* begin Document *

Dei Hamo adjusts his shades and sinks into the black leather upholstery in the back seat.
"I love cars," he beams as we speed south in his record label's behemoth of a vehicle, aka the "Golden Holden".
"If you opened the bonnet I couldn't tell you what's inside but I know what I like. I'm a luxury car man."
No kidding. Unless you've studiously avoided mainstream radio or music TV, you won't have missed We Gon' Ride, his tongue-in-cheek ode to Kiwi petrolhead culture and American bling.
The track went to number one, spent five months in the charts and launched Hamo as New Zealand's most ghetto fabulous hip-hop star. Its follow-up, To Tha Floor, debuted at number five.
Today, the idea is to do a re-enactment of the slick, Chris Graham-directed video - cruise around Hamo's patch, see where he hangs out, have a bite to eat. Hamo certainly looks the part, dressed in black from head to toe, wearing a silver chain and a jewel-encrusted ring he picked up in Atlanta.
For insurance purposes, Hamo doesn't get to drive so Justin, the promo guy, is behind the wheel. We have, however, acquired the company credit card and TimeOut secretly hopes we'll be lunching Dei Hamo style, perhaps lobster and caviar at Papatoetoe's finest.
We're in for a rude shock when Hamo instructs Justin to pull into the Manukau Westfield shopping centre carpark. Apparently butter chicken from the foodcourt is more his style. Even the ring is a fake. And that personalised number plate that features in the video?
"It's on my wall at home. It wouldn't look right on the Lexus," he says, almost sheepishly. "Kids are always asking me, 'Where's your big red truck?' If I really had that much money I'd be very modest. Y'know, if people want to spend up like that, good on them. I guess when you're surrounded by 'yes' people whose livelihood depends on you, you can easily get blinded by it."
This weekend, Dei Hamo, which translates as "the Samoan" will perform at the Pasifika festival, "the one show where I can really bond with my peers and my people".

* end Document *

> [What the exercise asks]: Transcribe the Dei Hamo profile word for word, from "No kidding. Unless" to "and American bling.".

* begin Record set *

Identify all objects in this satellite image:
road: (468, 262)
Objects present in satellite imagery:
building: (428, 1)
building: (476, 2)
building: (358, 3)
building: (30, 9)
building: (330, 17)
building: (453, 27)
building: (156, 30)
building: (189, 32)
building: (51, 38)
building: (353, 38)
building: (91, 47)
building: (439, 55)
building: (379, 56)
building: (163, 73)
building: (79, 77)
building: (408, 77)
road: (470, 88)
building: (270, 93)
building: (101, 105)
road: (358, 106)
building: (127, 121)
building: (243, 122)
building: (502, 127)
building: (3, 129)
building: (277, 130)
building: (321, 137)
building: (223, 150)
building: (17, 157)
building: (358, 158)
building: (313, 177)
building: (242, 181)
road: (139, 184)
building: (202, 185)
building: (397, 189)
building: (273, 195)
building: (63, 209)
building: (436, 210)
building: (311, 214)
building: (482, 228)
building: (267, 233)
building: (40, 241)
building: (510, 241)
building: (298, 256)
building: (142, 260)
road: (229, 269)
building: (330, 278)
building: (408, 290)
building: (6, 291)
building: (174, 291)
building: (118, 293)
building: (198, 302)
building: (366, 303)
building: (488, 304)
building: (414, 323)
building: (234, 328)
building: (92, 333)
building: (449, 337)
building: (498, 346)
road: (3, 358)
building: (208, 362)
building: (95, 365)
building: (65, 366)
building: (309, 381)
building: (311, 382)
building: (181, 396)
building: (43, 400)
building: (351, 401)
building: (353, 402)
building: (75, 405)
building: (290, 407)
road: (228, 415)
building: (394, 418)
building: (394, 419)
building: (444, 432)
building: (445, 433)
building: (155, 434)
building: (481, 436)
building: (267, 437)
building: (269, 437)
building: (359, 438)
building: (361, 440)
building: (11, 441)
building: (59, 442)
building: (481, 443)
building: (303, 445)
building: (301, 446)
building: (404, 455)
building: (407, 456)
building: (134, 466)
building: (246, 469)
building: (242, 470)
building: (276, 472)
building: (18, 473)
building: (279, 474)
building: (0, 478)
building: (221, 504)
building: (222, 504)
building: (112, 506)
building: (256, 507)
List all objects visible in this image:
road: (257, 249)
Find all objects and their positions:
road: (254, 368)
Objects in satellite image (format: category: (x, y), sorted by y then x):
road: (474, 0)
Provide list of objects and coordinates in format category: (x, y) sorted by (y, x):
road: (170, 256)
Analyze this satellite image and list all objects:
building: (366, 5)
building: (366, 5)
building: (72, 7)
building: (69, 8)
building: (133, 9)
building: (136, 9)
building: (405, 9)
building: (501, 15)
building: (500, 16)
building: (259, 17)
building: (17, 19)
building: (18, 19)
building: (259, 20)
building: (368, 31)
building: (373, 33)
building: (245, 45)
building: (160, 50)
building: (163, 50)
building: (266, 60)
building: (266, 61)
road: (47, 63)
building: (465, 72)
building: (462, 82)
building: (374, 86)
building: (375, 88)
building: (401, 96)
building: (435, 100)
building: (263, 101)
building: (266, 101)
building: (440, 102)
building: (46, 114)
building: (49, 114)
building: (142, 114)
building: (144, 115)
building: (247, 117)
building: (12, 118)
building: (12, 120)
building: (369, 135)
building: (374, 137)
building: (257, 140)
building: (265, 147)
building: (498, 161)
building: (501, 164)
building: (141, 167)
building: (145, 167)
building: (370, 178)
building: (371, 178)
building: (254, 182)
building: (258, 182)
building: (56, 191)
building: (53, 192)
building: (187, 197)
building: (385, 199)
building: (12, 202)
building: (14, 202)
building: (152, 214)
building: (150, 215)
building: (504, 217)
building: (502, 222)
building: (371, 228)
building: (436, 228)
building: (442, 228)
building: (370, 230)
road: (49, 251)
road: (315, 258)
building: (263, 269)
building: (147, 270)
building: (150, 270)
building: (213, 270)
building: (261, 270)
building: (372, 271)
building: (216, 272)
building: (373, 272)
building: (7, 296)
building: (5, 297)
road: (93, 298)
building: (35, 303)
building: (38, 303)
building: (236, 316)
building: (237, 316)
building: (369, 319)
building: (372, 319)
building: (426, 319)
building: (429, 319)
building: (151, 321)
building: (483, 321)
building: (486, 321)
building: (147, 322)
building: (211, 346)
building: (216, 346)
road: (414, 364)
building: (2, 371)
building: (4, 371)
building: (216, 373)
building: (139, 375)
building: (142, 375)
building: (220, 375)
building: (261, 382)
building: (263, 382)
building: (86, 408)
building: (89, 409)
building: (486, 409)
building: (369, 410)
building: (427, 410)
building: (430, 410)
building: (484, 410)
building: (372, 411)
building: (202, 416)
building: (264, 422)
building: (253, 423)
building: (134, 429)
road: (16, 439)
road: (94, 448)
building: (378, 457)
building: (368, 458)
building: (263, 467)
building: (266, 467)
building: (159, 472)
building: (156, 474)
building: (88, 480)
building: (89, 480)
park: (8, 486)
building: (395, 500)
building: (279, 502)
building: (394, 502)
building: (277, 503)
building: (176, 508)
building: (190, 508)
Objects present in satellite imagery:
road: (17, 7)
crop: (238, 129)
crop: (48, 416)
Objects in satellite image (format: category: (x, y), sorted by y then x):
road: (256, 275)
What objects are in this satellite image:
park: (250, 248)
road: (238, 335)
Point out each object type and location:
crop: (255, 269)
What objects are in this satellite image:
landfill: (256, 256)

* end Record set *

> [Output below]:
No kidding. Unless you've studiously avoided mainstream radio or music TV, you won't have missed We Gon' Ride, his tongue-in-cheek ode to Kiwi petrolhead culture and American bling.